▶ **What the exercise asks**
The reply should contain all the data below, repeated exactly, and none of the images.

==== Working data ====

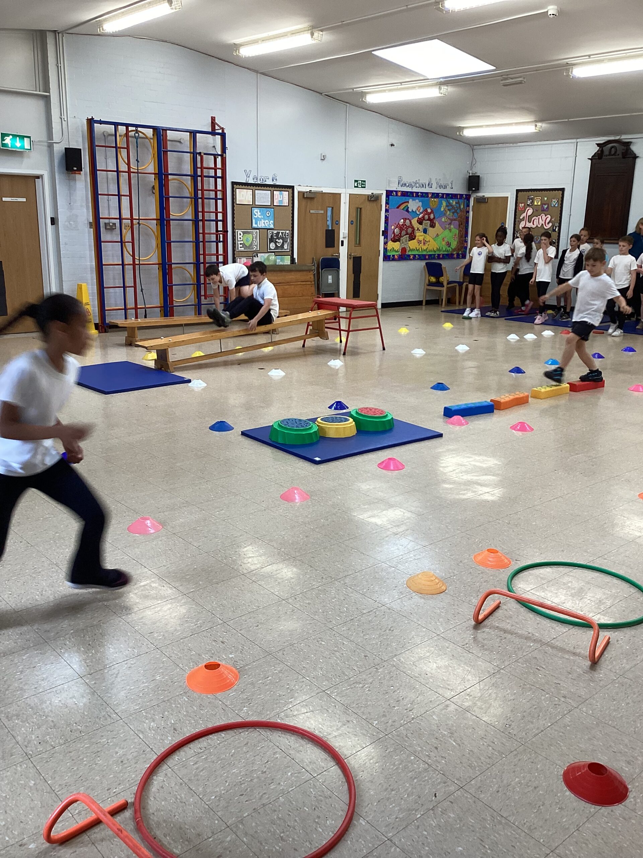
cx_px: 322
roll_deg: +0.5
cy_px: 429
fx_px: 768
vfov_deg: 58.4
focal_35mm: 31
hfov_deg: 45.4
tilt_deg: -15.3
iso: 50
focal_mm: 3.3
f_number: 2.4
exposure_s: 1/50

====

▶ **Result**
cx_px: 322
roll_deg: +0.5
cy_px: 429
fx_px: 768
vfov_deg: 58.4
focal_35mm: 31
hfov_deg: 45.4
tilt_deg: -15.3
iso: 50
focal_mm: 3.3
f_number: 2.4
exposure_s: 1/50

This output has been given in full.